Niederlage in einem Spiel offener Abwehrreihen
Wegen des (unfreiwilligen) Rotationsprinzips mußte Trainer Speck auch im Spiel beim PSV Mannheim eine andere Elf auf den Platz schicken, da unter anderem die etatmäßigen Manndecker fehlten.
Das Spiel brachte eine Anfangsviertelstunde mit reichlich Aktionen auf beiden Seiten. Da der Gastgeber diese Saison nicht besonders aus den Startlöchern gekommen war, machte unser Team gleich einigen Druck. Bereits in der zweiten Minute versuchte sich Heinisch per Freistoß aus 17 Metern, allerdings über das Tor, aus 22 Metern das gleiche Resultat drei Minuten danach, diesmal Müller der Schütze. In der 10. Minute wiederum der fleißige Heinisch, gleich doppelt als Vorbereiter für Hofmann. Zunächst lenkte der Torwart noch knapp übers Tor, nach der folgenden Ecke der Ball dann etwas zu hoch. Das 1:0 fiel dann etwas überraschend auf der anderen Seite, als Hammer nach einem Eckball nicht an den Ball kam.
Der Anstoß danach kam flott zum freien Riedel auf rechts, dieser bediente Müller und nach zwölf Minuten stand es bereits 1:1. Als Zuschauer konnte man hier schon feststellen, dass die Abwehrreihen und Torhüter auf beiden Seiten einen gebrauchten Tag erwischt hatten. So kam der PSV nach 16 Minuten zu zwei Kopfbällen, wobei Hammer einen parierte und der zweite nach dem folgenden Eckball neben das Gehäuse ging. Bis zur nächsten Gelegenheit vergingen dann 10 Minuten, bis der Gastgeber aus 8 Metern wiederum das Tor verfehlte. In der 31. Minute dann fast die Führung für unser Team, nachdem sich der Torwart bei einer Ecke von M. Seltmann unsicher zeigte und ein Abwehrspieler nur knapp über den eigenen Kasten klärte. Sieben Minuten vor dem Pausenpfiff gab es nochmals zwei Gelegenheiten für den PSV, ein Schuss aus 20 Metern allerdings nicht plaziert genug und nach einem schönen Steilpass zielte der Stürmer aus kurzer Entfernung zu ungenau. Somit ging es mit einem gerechten 1:1 in die Kabinen.
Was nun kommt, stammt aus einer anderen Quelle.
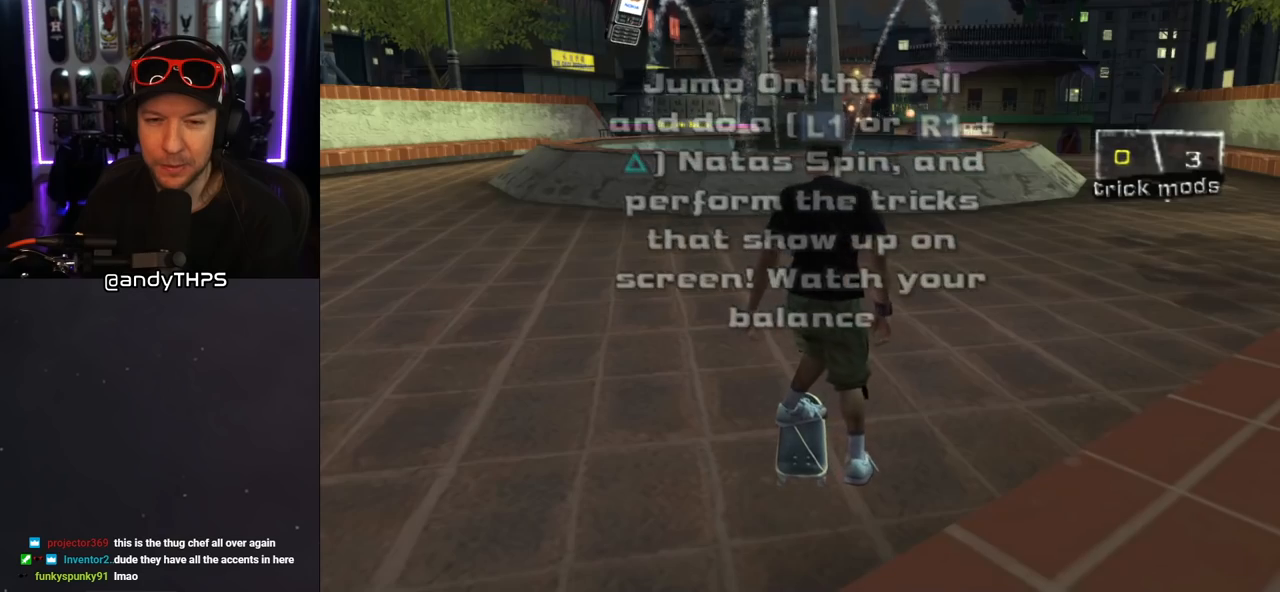
{"buttons": ["CROSS", "DPAD_UP"], "left_stick": "center", "right_stick": "center", "events": [[50, "CROSS", "down"], [467, "DPAD_UP", "down"]]}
Die zweite Hälfte begann dann weniger stürmisch. Aber bereits in der 49. Minute geriet unser Team in Rückstand, an einem flach um die Mauer gedrehten Freistoß aus knapp 30 Metern war Hammer zwar noch dran, konnte den Ball aber nicht halten. Und bereits sechs Minuten später hätte die Heimmannschaft nachlegen können, aus 14 Metern ging der Ball allerdings an den Pfosten. Erst in der 58. Minute konnte die GrünWeiß dann selbst wieder eine (Doppel-) Chance verbuchen, M. Seltmanns Schuß aus 14 Metern wurde zunächst geblockt, der anschließende Kopfball von Müller ging übers Tor.
Damit läutete man eine Drangphase mit Gelegenheiten im Dreiminutentakt ein. Müller versuchte sich aus 16 Metern ebenso vergeblich wie mit dem Kopf nach einer Ecke. Und auch Heinisch brachte aus 6 Metern den Ball nicht am Keeper vorbei.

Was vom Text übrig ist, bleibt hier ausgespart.